_PROVIDED RECORDS_
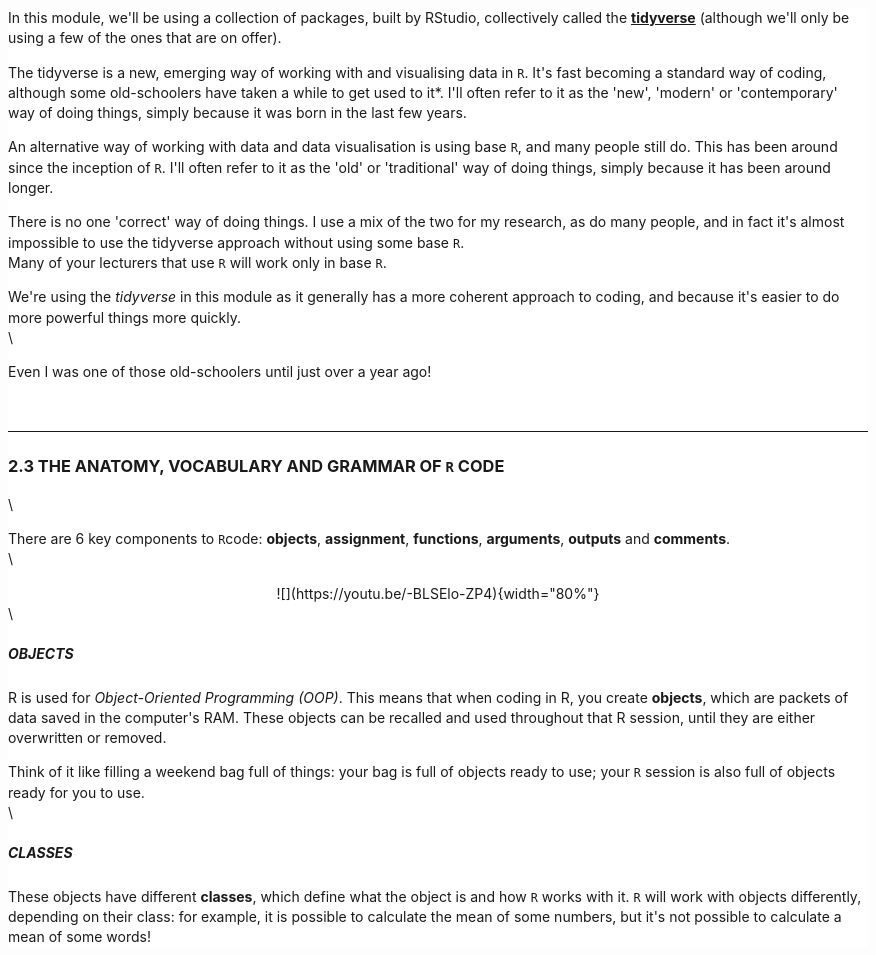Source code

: In this module, we'll be using a collection of packages, built by RStudio, collectively called the
[**tidyverse**](https://www.tidyverse.org) (although we'll only be using a 
few of the ones that are on offer).  

The tidyverse is a new, emerging way of working with and visualising data 
in `R`. It's fast becoming a standard way of coding, although some old-schoolers
have taken a while to get used to it*. I'll often refer to it as the 'new', 'modern' 
or 'contemporary' way of doing things, simply because it was born in the last 
few years.  

An alternative way of working with data and data visualisation is using 
base `R`, and many people still do. This has been around since the inception 
of `R`. I'll often refer to it as the 'old' or 'traditional' way of doing 
things, simply because it has been around longer.  

There is no one 'correct' way of doing things. I use a mix of the two for my research, 
as do many people, and in fact it's almost impossible to use the tidyverse 
approach without using some base `R`.  
Many of your lecturers that use `R` will work only in base `R`.  

We're using the _tidyverse_ in this module as it generally has a more coherent 
approach to coding, and because it's easier to do more powerful things more 
quickly.  
\

Even I was one of those old-schoolers until just over a year ago! 

$~$

***
### **2.3 THE ANATOMY, VOCABULARY AND GRAMMAR OF `R` CODE**
\

There are 6 key components to `R`code: **objects**, **assignment**, **functions**, **arguments**, **outputs** and **comments**.  
\

<center>
![](https://youtu.be/-BLSElo-ZP4){width="80%"}
</center>
\  

##### **OBJECTS**
R is used for _Object-Oriented Programming (OOP)_. This means that when coding 
in R, you create **objects**, which are packets of data saved in the 
computer's RAM. These objects can be recalled and used throughout that R 
session, until they are either overwritten or removed.  

Think of it like filling a weekend bag full of things: your bag is full of 
objects ready to use; your `R` session is also full of objects ready for you 
to use.  
\

##### **CLASSES**
These objects have different **classes**, which define
what the object is and how `R` works with it. `R` will work with objects 
differently, depending on their class: for example, it is possible to calculate 
the mean of some numbers, but it's not possible to calculate a mean of some words!  
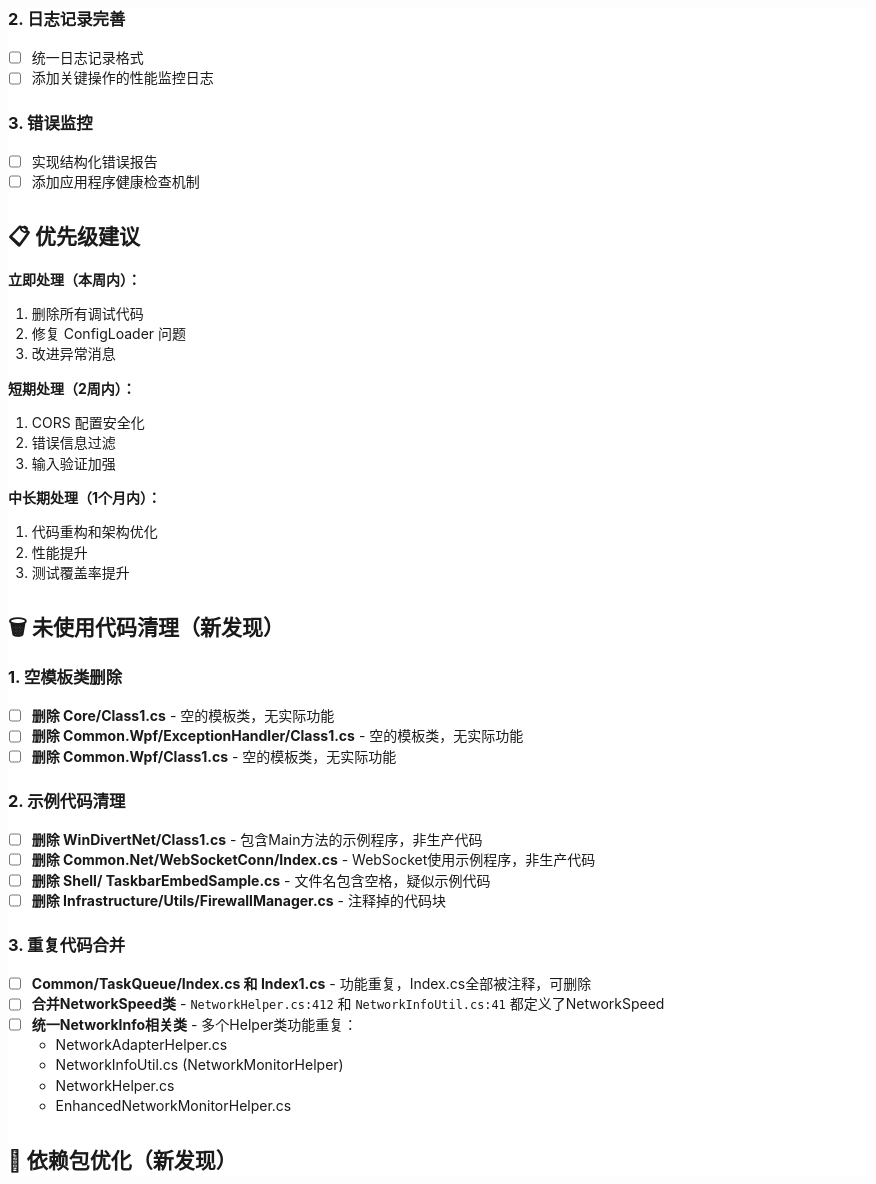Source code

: ### 2. 日志记录完善
- [ ] 统一日志记录格式
- [ ] 添加关键操作的性能监控日志

### 3. 错误监控
- [ ] 实现结构化错误报告
- [ ] 添加应用程序健康检查机制

## 📋 优先级建议

**立即处理（本周内）：**
1. 删除所有调试代码
2. 修复 ConfigLoader 问题
3. 改进异常消息

**短期处理（2周内）：**
1. CORS 配置安全化
2. 错误信息过滤
3. 输入验证加强

**中长期处理（1个月内）：**
1. 代码重构和架构优化
2. 性能提升
3. 测试覆盖率提升

## 🗑️ 未使用代码清理（新发现）

### 1. 空模板类删除
- [ ] **删除 Core/Class1.cs** - 空的模板类，无实际功能
- [ ] **删除 Common.Wpf/ExceptionHandler/Class1.cs** - 空的模板类，无实际功能  
- [ ] **删除 Common.Wpf/Class1.cs** - 空的模板类，无实际功能

### 2. 示例代码清理
- [ ] **删除 WinDivertNet/Class1.cs** - 包含Main方法的示例程序，非生产代码
- [ ] **删除 Common.Net/WebSocketConn/Index.cs** - WebSocket使用示例程序，非生产代码
- [ ] **删除 Shell/ TaskbarEmbedSample.cs** - 文件名包含空格，疑似示例代码
- [ ] **删除 Infrastructure/Utils/FirewallManager.cs** - 注释掉的代码块

### 3. 重复代码合并
- [ ] **Common/TaskQueue/Index.cs 和 Index1.cs** - 功能重复，Index.cs全部被注释，可删除
- [ ] **合并NetworkSpeed类** - `NetworkHelper.cs:412` 和 `NetworkInfoUtil.cs:41` 都定义了NetworkSpeed
- [ ] **统一NetworkInfo相关类** - 多个Helper类功能重复：
  - NetworkAdapterHelper.cs
  - NetworkInfoUtil.cs (NetworkMonitorHelper)
  - NetworkHelper.cs
  - EnhancedNetworkMonitorHelper.cs

## 🔧 依赖包优化（新发现）

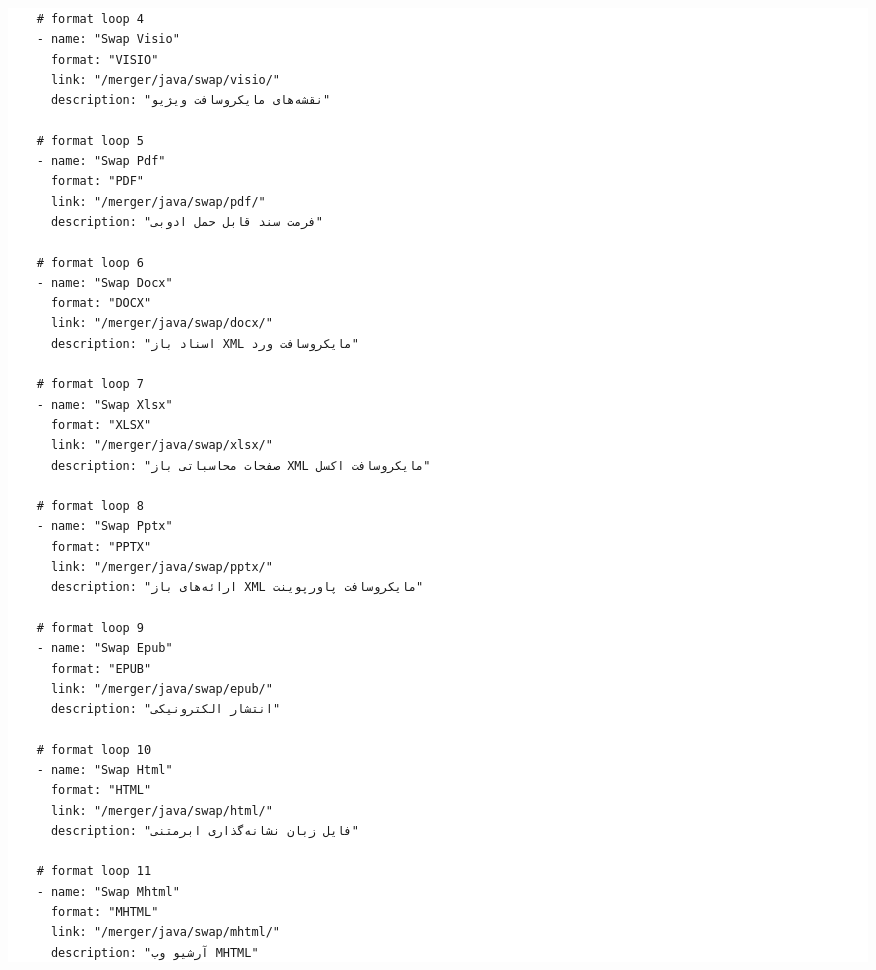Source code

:         # format loop 4
        - name: "Swap Visio"
          format: "VISIO"
          link: "/merger/java/swap/visio/"
          description: "نقشه‌های مایکروسافت ویژیو"
          
        # format loop 5
        - name: "Swap Pdf"
          format: "PDF"
          link: "/merger/java/swap/pdf/"
          description: "فرمت سند قابل حمل ادوبی"

        # format loop 6
        - name: "Swap Docx"
          format: "DOCX"
          link: "/merger/java/swap/docx/"
          description: "اسناد باز XML مایکروسافت ورد"

        # format loop 7
        - name: "Swap Xlsx"
          format: "XLSX"
          link: "/merger/java/swap/xlsx/"
          description: "صفحات محاسباتی باز XML مایکروسافت اکسل"

        # format loop 8
        - name: "Swap Pptx"
          format: "PPTX"
          link: "/merger/java/swap/pptx/"
          description: "ارائه‌های باز XML مایکروسافت پاورپوینت"

        # format loop 9
        - name: "Swap Epub"
          format: "EPUB"
          link: "/merger/java/swap/epub/"
          description: "انتشار الکترونیکی"

        # format loop 10
        - name: "Swap Html"
          format: "HTML"
          link: "/merger/java/swap/html/"
          description: "فایل زبان نشانه‌گذاری ابرمتنی"

        # format loop 11
        - name: "Swap Mhtml"
          format: "MHTML"
          link: "/merger/java/swap/mhtml/"
          description: "آرشیو وب MHTML"

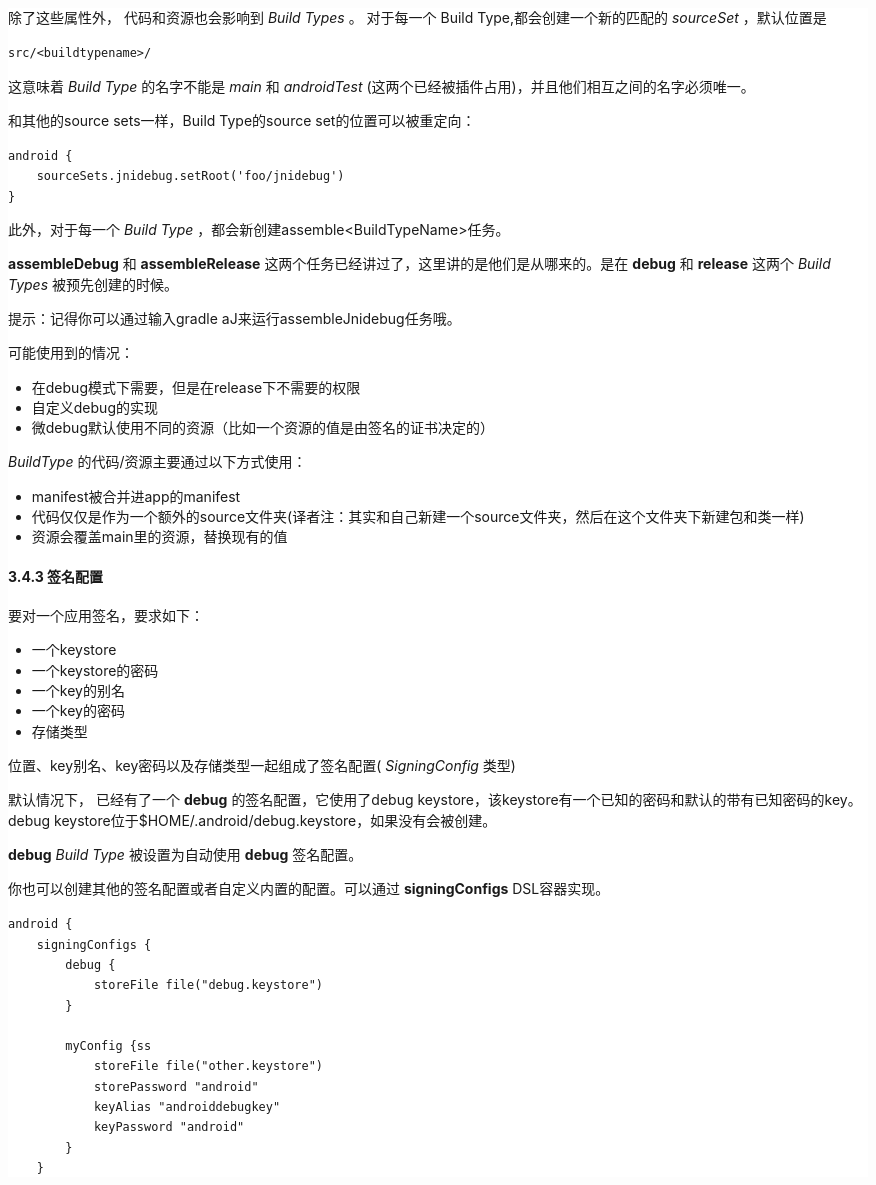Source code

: 除了这些属性外， 代码和资源也会影响到 *Build Types* 。
对于每一个 Build Type,都会创建一个新的匹配的 *sourceSet* ，默认位置是

    src/<buildtypename>/
    
这意味着 *Build Type* 的名字不能是 *main* 和 *androidTest* (这两个已经被插件占用)，并且他们相互之间的名字必须唯一。

和其他的source sets一样，Build Type的source set的位置可以被重定向：

    android {
        sourceSets.jnidebug.setRoot('foo/jnidebug')
    }
    
此外，对于每一个 *Build Type* ，都会新创建assemble\<BuildTypeName\>任务。

**assembleDebug** 和 **assembleRelease** 这两个任务已经讲过了，这里讲的是他们是从哪来的。是在 **debug** 和 **release** 这两个 *Build Types* 被预先创建的时候。

提示：记得你可以通过输入gradle aJ来运行assembleJnidebug任务哦。

可能使用到的情况：

* 在debug模式下需要，但是在release下不需要的权限
* 自定义debug的实现
* 微debug默认使用不同的资源（比如一个资源的值是由签名的证书决定的）

*BuildType* 的代码/资源主要通过以下方式使用：

* manifest被合并进app的manifest
* 代码仅仅是作为一个额外的source文件夹(译者注：其实和自己新建一个source文件夹，然后在这个文件夹下新建包和类一样)
* 资源会覆盖main里的资源，替换现有的值

<a id="343" href="#343"></a>

#### 3.4.3 签名配置

要对一个应用签名，要求如下：

* 一个keystore
* 一个keystore的密码
* 一个key的别名
* 一个key的密码
* 存储类型

位置、key别名、key密码以及存储类型一起组成了签名配置( *SigningConfig* 类型)

默认情况下， 已经有了一个 **debug** 的签名配置，它使用了debug keystore，该keystore有一个已知的密码和默认的带有已知密码的key。
debug keystore位于$HOME/.android/debug.keystore，如果没有会被创建。

**debug** *Build Type* 被设置为自动使用 **debug** 签名配置。

你也可以创建其他的签名配置或者自定义内置的配置。可以通过 **signingConfigs** DSL容器实现。

    android {
        signingConfigs {
            debug {
                storeFile file("debug.keystore")
            }
    
            myConfig {ss
                storeFile file("other.keystore")
                storePassword "android"
                keyAlias "androiddebugkey"
                keyPassword "android"
            }
        }
    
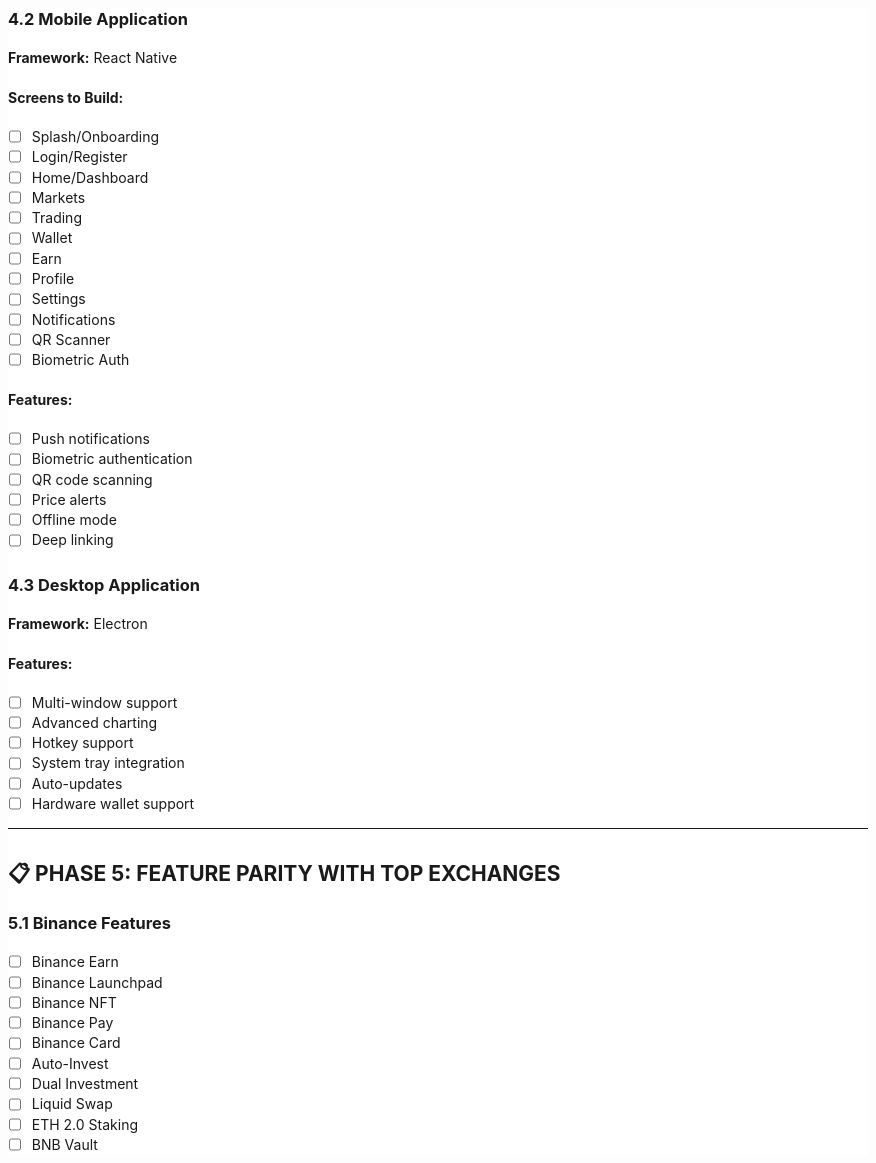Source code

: ### 4.2 Mobile Application
**Framework:** React Native

#### Screens to Build:
- [ ] Splash/Onboarding
- [ ] Login/Register
- [ ] Home/Dashboard
- [ ] Markets
- [ ] Trading
- [ ] Wallet
- [ ] Earn
- [ ] Profile
- [ ] Settings
- [ ] Notifications
- [ ] QR Scanner
- [ ] Biometric Auth

#### Features:
- [ ] Push notifications
- [ ] Biometric authentication
- [ ] QR code scanning
- [ ] Price alerts
- [ ] Offline mode
- [ ] Deep linking

### 4.3 Desktop Application
**Framework:** Electron

#### Features:
- [ ] Multi-window support
- [ ] Advanced charting
- [ ] Hotkey support
- [ ] System tray integration
- [ ] Auto-updates
- [ ] Hardware wallet support

---

## 📋 PHASE 5: FEATURE PARITY WITH TOP EXCHANGES

### 5.1 Binance Features
- [ ] Binance Earn
- [ ] Binance Launchpad
- [ ] Binance NFT
- [ ] Binance Pay
- [ ] Binance Card
- [ ] Auto-Invest
- [ ] Dual Investment
- [ ] Liquid Swap
- [ ] ETH 2.0 Staking
- [ ] BNB Vault
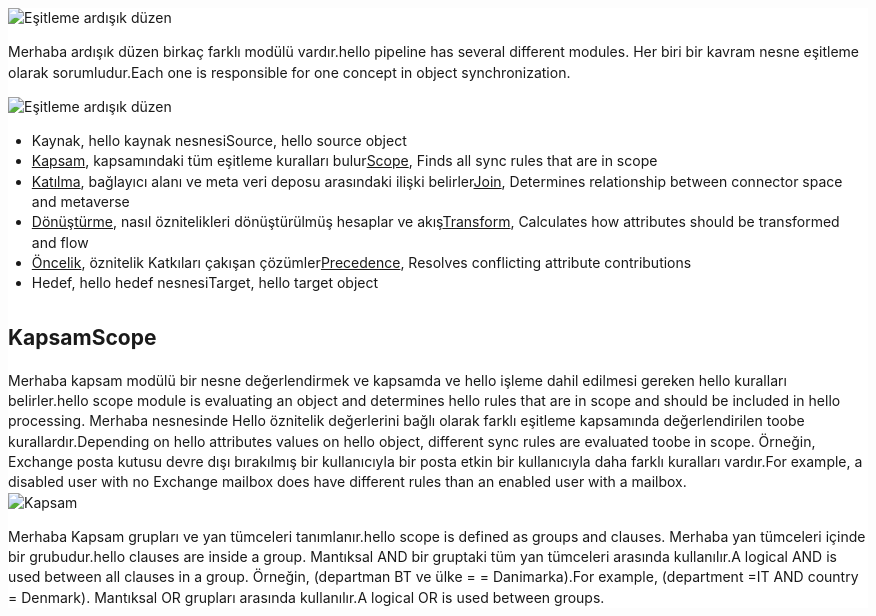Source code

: ![Eşitleme ardışık düzen](./media/active-directory-aadconnectsync-understanding-declarative-provisioning/sync1.png)  

<span data-ttu-id="e7d9d-112">Merhaba ardışık düzen birkaç farklı modülü vardır.</span><span class="sxs-lookup"><span data-stu-id="e7d9d-112">hello pipeline has several different modules.</span></span> <span data-ttu-id="e7d9d-113">Her biri bir kavram nesne eşitleme olarak sorumludur.</span><span class="sxs-lookup"><span data-stu-id="e7d9d-113">Each one is responsible for one concept in object synchronization.</span></span>

![Eşitleme ardışık düzen](./media/active-directory-aadconnectsync-understanding-declarative-provisioning/pipeline.png)  

* <span data-ttu-id="e7d9d-115">Kaynak, hello kaynak nesnesi</span><span class="sxs-lookup"><span data-stu-id="e7d9d-115">Source, hello source object</span></span>
* <span data-ttu-id="e7d9d-116">[Kapsam](#scope), kapsamındaki tüm eşitleme kuralları bulur</span><span class="sxs-lookup"><span data-stu-id="e7d9d-116">[Scope](#scope), Finds all sync rules that are in scope</span></span>
* <span data-ttu-id="e7d9d-117">[Katılma](#join), bağlayıcı alanı ve meta veri deposu arasındaki ilişki belirler</span><span class="sxs-lookup"><span data-stu-id="e7d9d-117">[Join](#join), Determines relationship between connector space and metaverse</span></span>
* <span data-ttu-id="e7d9d-118">[Dönüştürme](#transform), nasıl öznitelikleri dönüştürülmüş hesaplar ve akış</span><span class="sxs-lookup"><span data-stu-id="e7d9d-118">[Transform](#transform), Calculates how attributes should be transformed and flow</span></span>
* <span data-ttu-id="e7d9d-119">[Öncelik](#precedence), öznitelik Katkıları çakışan çözümler</span><span class="sxs-lookup"><span data-stu-id="e7d9d-119">[Precedence](#precedence), Resolves conflicting attribute contributions</span></span>
* <span data-ttu-id="e7d9d-120">Hedef, hello hedef nesnesi</span><span class="sxs-lookup"><span data-stu-id="e7d9d-120">Target, hello target object</span></span>

## <a name="scope"></a><span data-ttu-id="e7d9d-121">Kapsam</span><span class="sxs-lookup"><span data-stu-id="e7d9d-121">Scope</span></span>
<span data-ttu-id="e7d9d-122">Merhaba kapsam modülü bir nesne değerlendirmek ve kapsamda ve hello işleme dahil edilmesi gereken hello kuralları belirler.</span><span class="sxs-lookup"><span data-stu-id="e7d9d-122">hello scope module is evaluating an object and determines hello rules that are in scope and should be included in hello processing.</span></span> <span data-ttu-id="e7d9d-123">Merhaba nesnesinde Hello öznitelik değerlerini bağlı olarak farklı eşitleme kapsamında değerlendirilen toobe kurallardır.</span><span class="sxs-lookup"><span data-stu-id="e7d9d-123">Depending on hello attributes values on hello object, different sync rules are evaluated toobe in scope.</span></span> <span data-ttu-id="e7d9d-124">Örneğin, Exchange posta kutusu devre dışı bırakılmış bir kullanıcıyla bir posta etkin bir kullanıcıyla daha farklı kuralları vardır.</span><span class="sxs-lookup"><span data-stu-id="e7d9d-124">For example, a disabled user with no Exchange mailbox does have different rules than an enabled user with a mailbox.</span></span>  
![Kapsam](./media/active-directory-aadconnectsync-understanding-declarative-provisioning/scope1.png)  

<span data-ttu-id="e7d9d-126">Merhaba Kapsam grupları ve yan tümceleri tanımlanır.</span><span class="sxs-lookup"><span data-stu-id="e7d9d-126">hello scope is defined as groups and clauses.</span></span> <span data-ttu-id="e7d9d-127">Merhaba yan tümceleri içinde bir grubudur.</span><span class="sxs-lookup"><span data-stu-id="e7d9d-127">hello clauses are inside a group.</span></span> <span data-ttu-id="e7d9d-128">Mantıksal AND bir gruptaki tüm yan tümceleri arasında kullanılır.</span><span class="sxs-lookup"><span data-stu-id="e7d9d-128">A logical AND is used between all clauses in a group.</span></span> <span data-ttu-id="e7d9d-129">Örneğin, (departman BT ve ülke = = Danimarka).</span><span class="sxs-lookup"><span data-stu-id="e7d9d-129">For example, (department =IT AND country = Denmark).</span></span> <span data-ttu-id="e7d9d-130">Mantıksal OR grupları arasında kullanılır.</span><span class="sxs-lookup"><span data-stu-id="e7d9d-130">A logical OR is used between groups.</span></span>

_AIM OF THE EXERCISE_
Return every line in the listing that contains the word "无实际功能".

_ANSWER BELOW_
- [ ] **删除 Core/Class1.cs** - 空的模板类，无实际功能
- [ ] **删除 Common.Wpf/ExceptionHandler/Class1.cs** - 空的模板类，无实际功能  
- [ ] **删除 Common.Wpf/Class1.cs** - 空的模板类，无实际功能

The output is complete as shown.